Les résultats ont été publiés en juillet dans la revue Frontiers in Neuroscience; James Krueger, chercheur de longue date dans le domaine du sommeil et professeur à la WSU Regents, est coauteur de l’article. M. English est également l’auteur principal d’un article récent publié avec M. Krueger dans la revue Sleep Medicine Reviews, qui présente l’hypothèse de l' »état holobiont » du sommeil. Cet article réunit deux points de vue dominants. L’une suppose que le sommeil est régulé par le cerveau et les systèmes neurologiques. L’autre se concentre sur le « sommeil local », qui considère le sommeil comme le résultat d’une accumulation d’états similaires au sommeil dans de petits réseaux cellulaires à travers le corps.

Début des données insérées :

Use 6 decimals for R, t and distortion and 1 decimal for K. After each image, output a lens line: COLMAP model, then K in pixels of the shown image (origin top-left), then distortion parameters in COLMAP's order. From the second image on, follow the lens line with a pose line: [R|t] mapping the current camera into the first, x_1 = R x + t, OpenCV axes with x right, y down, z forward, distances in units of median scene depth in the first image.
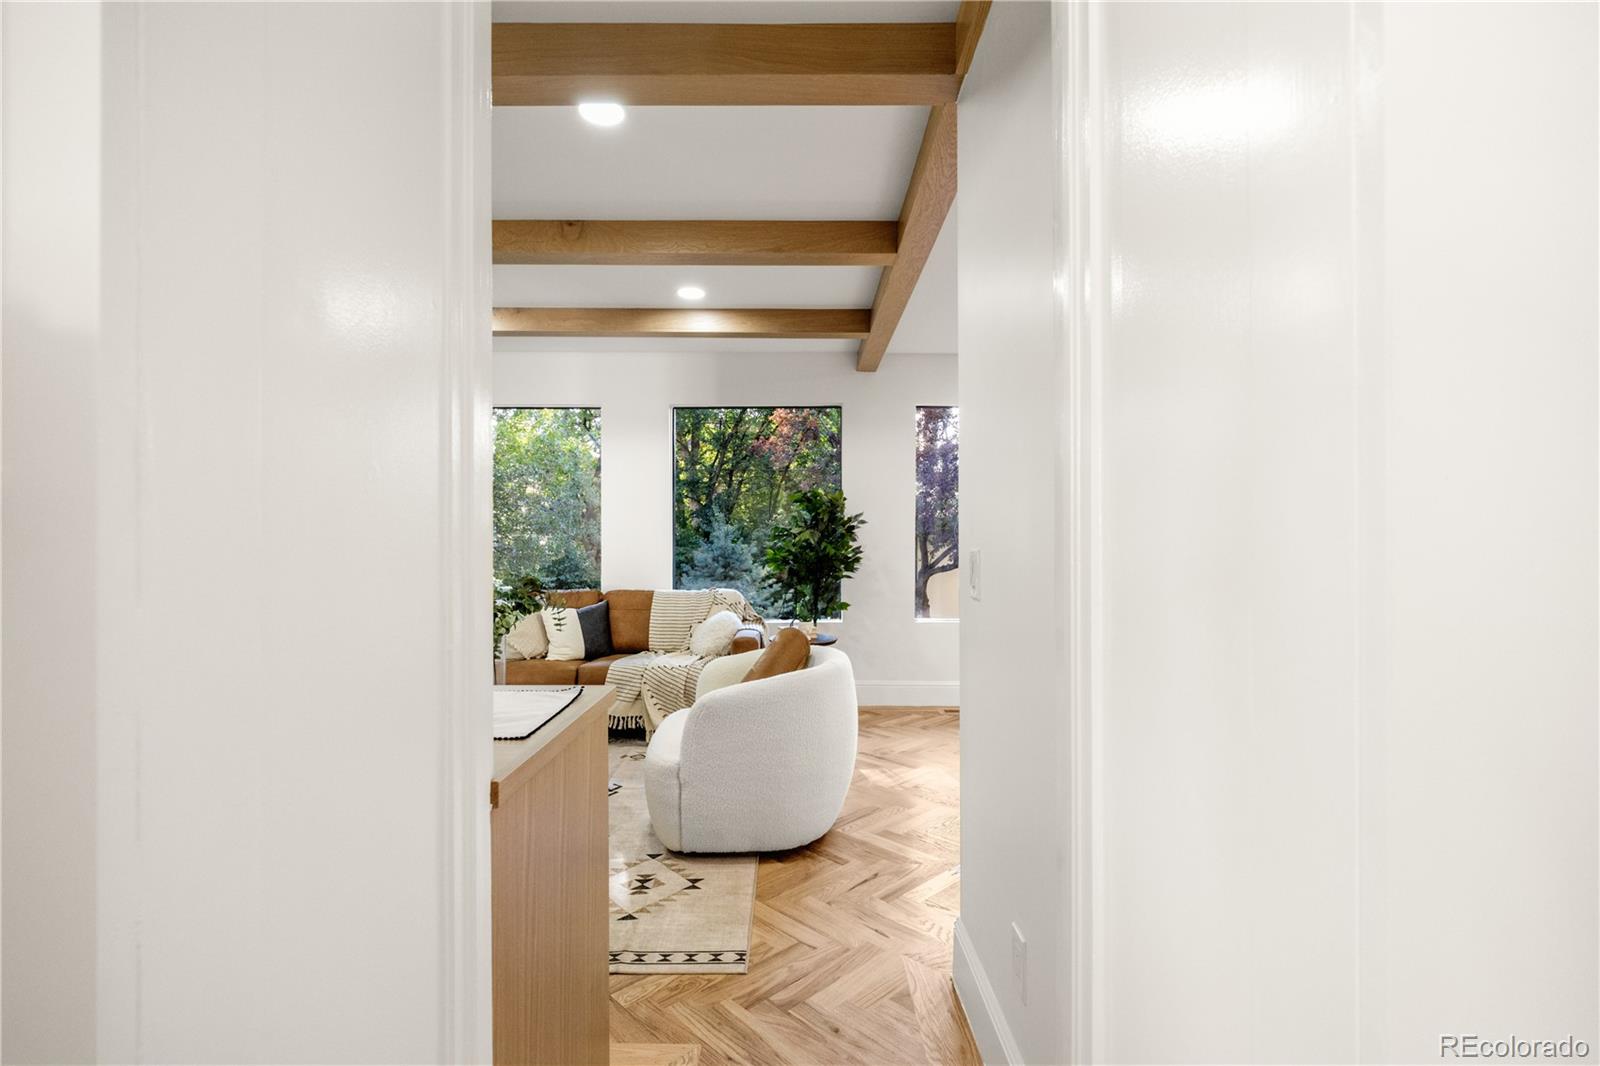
lens RADIAL K [[764.7, 0, 798.1], [0, 764.7, 531.7], [0, 0, 1]] dist [-0.000290, 0.000034]
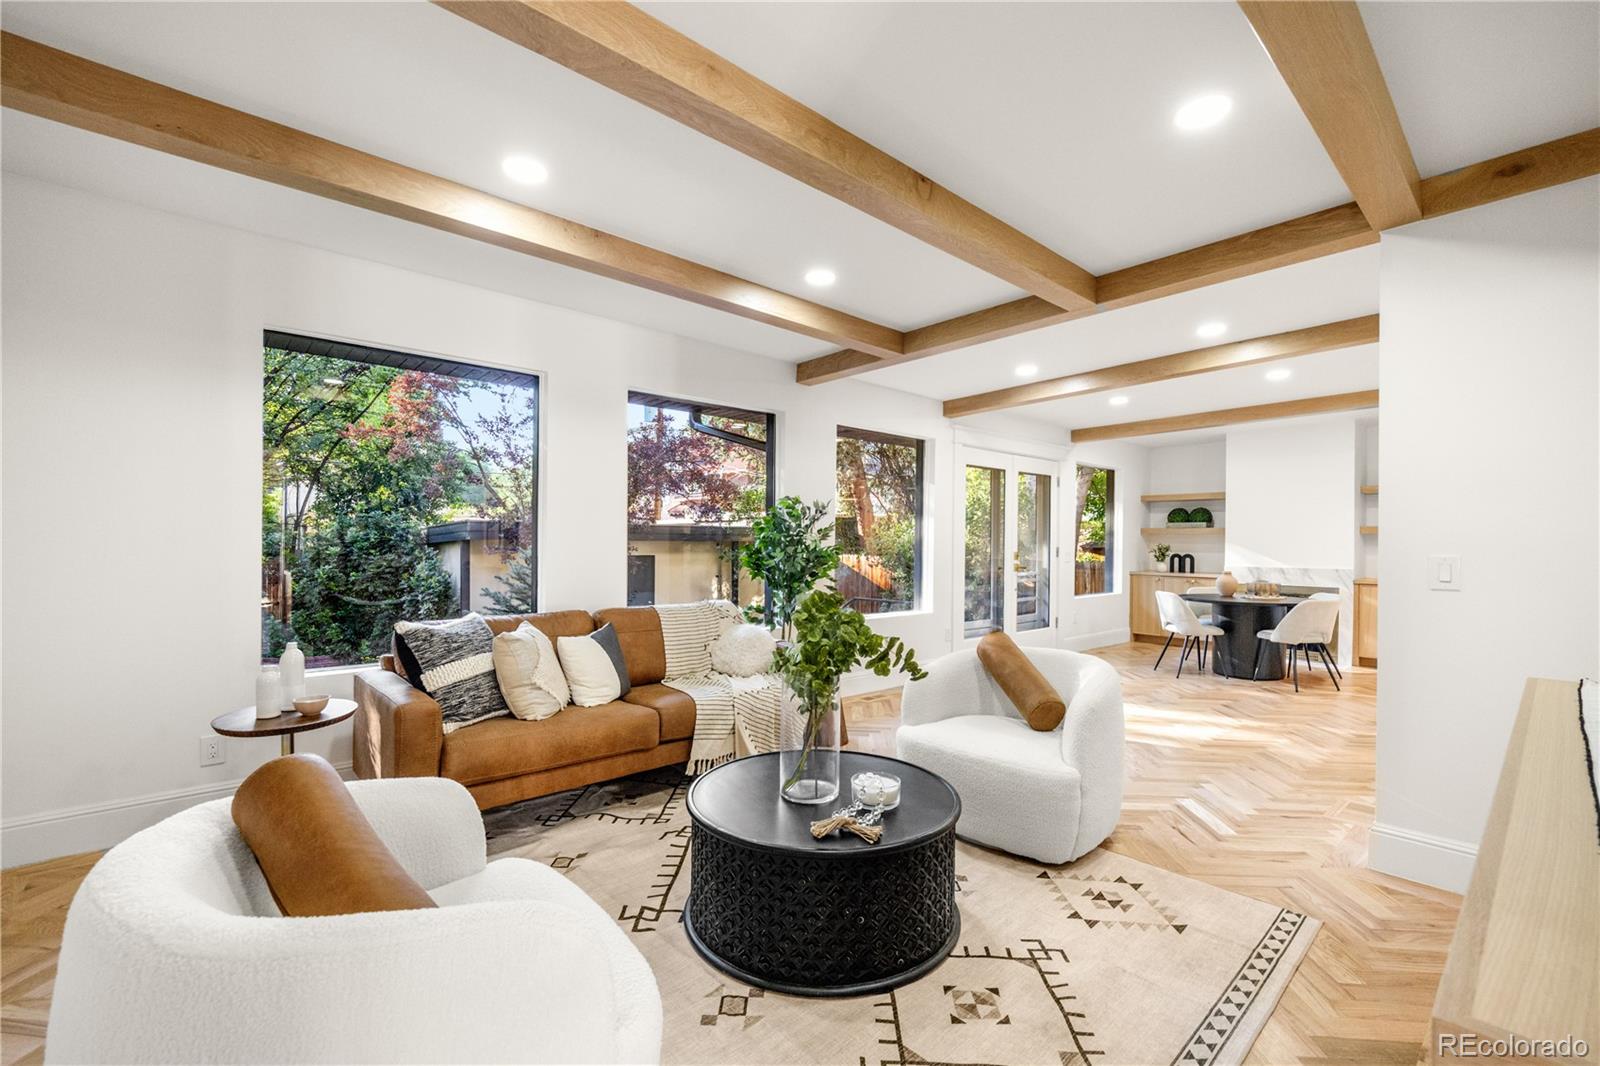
lens RADIAL K [[686.8, 0, 806.3], [0, 686.8, 532.5], [0, 0, 1]] dist [-0.013986, -0.000247]
pose [[0.737825, 0.024635, 0.674542, -1.035312], [-0.013085, 0.999668, -0.022196, 0.019281], [-0.674865, 0.007551, 0.737903, 0.591399]]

De tels états de sommeil ont été observés dans des cellules in vitro, ce que l’on appelle le modèle du « sommeil en boîte ».
Lorsque ces petites phases de sommeil s’accumulent, comme lorsque les lumières s’éteignent dans une maison, le corps bascule de l’état de veille au sommeil. La nouvelle hypothèse réunit ces théories et suggère que le sommeil est le résultat de l’interaction entre le corps et ses micro-organismes, deux systèmes autonomes qui interagissent et se chevauchent. « Ce n’est pas l’un ou l’autre, mais les deux. Ils doivent travailler ensemble », a déclaré M. English. « Le sommeil est en fait un processus. Il se produit à des vitesses différentes selon les niveaux d’organisation des cellules et des tissus et est le résultat d’une coordination globale.
Les habitudes de sommeil et la fonction du microbiome intestinal
Des liens entre le microbiome et le comportement apparaissent sur plusieurs fronts, suggérant que les micro-organismes formés dans l’intestin jouent un rôle important dans la cognition et les comportements humains de base. Ces travaux bouleversent la vision traditionnelle de la neurologie humaine en suggérant qu’elle n’est pas entièrement descendante – c’est-à-dire le résultat de processus décisionnels dans le cerveau – mais ascendante – c’est-à-dire pilotée par de minuscules organismes dont l’évolution a fait des animaux leurs hôtes et dont les besoins influencent les activités et la cognition de leurs hôtes.
« Nous avons toute une communauté de microbes qui vit en nous. Ces microbes ont une histoire évolutive bien plus longue que celle de n’importe quel mammifère, oiseau ou insecte – bien plus longue, des milliards d’années plus longue », a déclaré M. Krueger, qui a été nommé « légende vivante de la recherche sur le sommeil » par la Sleep Research Society en 2023. « Nous pensons que l’évolution du sommeil a commencé il y a des éons avec le cycle activité/inactivité des bactéries et que les molécules qui pilotaient ce cycle sont apparentées à celles qui pilotent la cognition aujourd’hui.
Les travaux de M. English s’appuient sur des liens connus entre les bactéries et le sommeil, notamment le fait que les habitudes de sommeil influencent la fonction du microbiome intestinal et que les infections bactériennes incitent les gens à dormir davantage. Les nouveaux résultats soulèvent des questions que M. English aimerait approfondir. « Maintenant que le monde a reconnu l’importance des microbes non seulement pour les maladies mais aussi pour la santé, c’est une période très excitante pour approfondir notre compréhension de la façon dont nous communiquons avec nos microbes et dont nos microbes communiquent avec nous », a-t-elle déclaré.